Iran-Turkey gas deal suffers setback

Sep 21, 2002 02:00 AM

Iran's bid to become a sustainable supplier to Turkey and Europe has suffered a setback after Turkey decided to halt importing Iranian gas out of quality considerations.
Turkish Energy and Natural Resources Minister Zeki Cakan said the purchase of gas from Iran had been suspended since June because of the poor quality of the gas, while adding that the imports would resume once the gas quality was upgraded.
Dismissing the Turkish assertions on sub-standard Iranian gas, Iranian Oil Minister Bijan Namdar Zanganeh claimed that "our gas has absolutely no quality problems". Trying to defuse the row over Turkey's suspension of Iranian gas, Zanganeh said international experts' opinions would be sought for establishing quality of the gas, while blaming Turkey's action on its economic woes.

The Iranian energy czar also pointed out that Turkey may have decided to increase its import from Russia at prices lower than the deal it previously signed with Iran. Under a $ 20 bn contract between Iran and Turkey, Iran is to supply 228 bn cm of gas via a 2, 577 km pipeline in a 25-year span, starting with an initial 3 bn cmpy and up to 10 bn cm by 2007.
Ranking second worldwide after Russia in natural gas deposits, Iran's whopping 20,000 bn cm account for 18 % of the world's proven reserves, making it a supplier long favoured by energy- strapped neighbour Turkey. Facing Turkey's objection to taking more gas, Iran threatened to claim compensation from Turkey, the amount of which depends on the volume of Iranian gas projected for export to the Turkey until the end of 2002.
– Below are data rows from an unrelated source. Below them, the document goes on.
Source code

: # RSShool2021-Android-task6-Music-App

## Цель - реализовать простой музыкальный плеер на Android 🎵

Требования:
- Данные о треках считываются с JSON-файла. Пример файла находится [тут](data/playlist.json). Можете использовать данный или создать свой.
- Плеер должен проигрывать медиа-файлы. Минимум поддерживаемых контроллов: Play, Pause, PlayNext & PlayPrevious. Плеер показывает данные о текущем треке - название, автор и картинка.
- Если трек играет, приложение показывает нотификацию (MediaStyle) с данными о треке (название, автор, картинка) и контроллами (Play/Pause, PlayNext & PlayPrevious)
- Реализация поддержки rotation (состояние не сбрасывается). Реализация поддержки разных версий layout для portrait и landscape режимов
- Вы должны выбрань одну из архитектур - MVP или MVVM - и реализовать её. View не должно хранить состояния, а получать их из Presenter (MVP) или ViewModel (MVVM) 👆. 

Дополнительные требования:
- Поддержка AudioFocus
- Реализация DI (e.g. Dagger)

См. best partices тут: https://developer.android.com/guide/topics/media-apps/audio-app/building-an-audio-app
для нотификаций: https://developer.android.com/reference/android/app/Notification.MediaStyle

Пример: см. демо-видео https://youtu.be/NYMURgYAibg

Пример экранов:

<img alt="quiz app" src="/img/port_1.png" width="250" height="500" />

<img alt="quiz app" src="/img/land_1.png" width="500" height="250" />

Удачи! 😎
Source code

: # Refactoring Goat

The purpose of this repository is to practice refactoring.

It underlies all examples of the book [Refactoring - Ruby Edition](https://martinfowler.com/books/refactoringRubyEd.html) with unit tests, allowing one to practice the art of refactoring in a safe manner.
Zanganeh said it is "not in Turkey's interests" to stop importing Iranian gas under the "take-or-pay" agreement, which made Turkey financially liable even if it does not take the gas it has agreed to buy from Iran.
The Iran-Turkey pipeline, which runs from the north-western Iranian city of Tabriz to the Turkish Capital Ankara, started pumping in December 2001, two years behind schedule due to delays in the construction and subsequentwrangling between the two sides over technical matters. The deal has been opposed by the United States, which said it rivalled a major project to carry natural gas from Turkmenistan to Western markets via Turkey.

While asking Ankara to honour the lucrative deal, Tehran should form a "grand strategic alliance" with Russia to avoid unnecessary and costly competition and rivalry between the world's number one and number two natural gas producers.
Meanwhile, looking for alternative market, Iran is currently holding talks with the Persian Gulf littoral states for the sale of gas. "Iran will not move quickly to seek a replacement for Turkey, but we have entered talks with some of the southern Persian Gulf countries on gas sales," Zanganeh told. He also rejected speculations that talks between Iran and Greece for the transfer of Iranian gas to Europe has been held up due to US pressures.

Iran sees the potential purchasing power in the European market and has stepped up efforts in lobbying for Europe's favour on Iranian energy following the start of pumping gas to Turkey, which serves as a bridge linking the two sides. Iran has hoped that Turkey can play a "central role" as a point of connection, by receiving gas from Iran and distributing it among European customers.
However, the Turkish decision has partly blocked Iran's efforts to become less dependant on oil selling for export revenue. This has been a headache for Iran's reformist President Mohammad Khatami, who has been groping for remedies for Iran's ailing economy.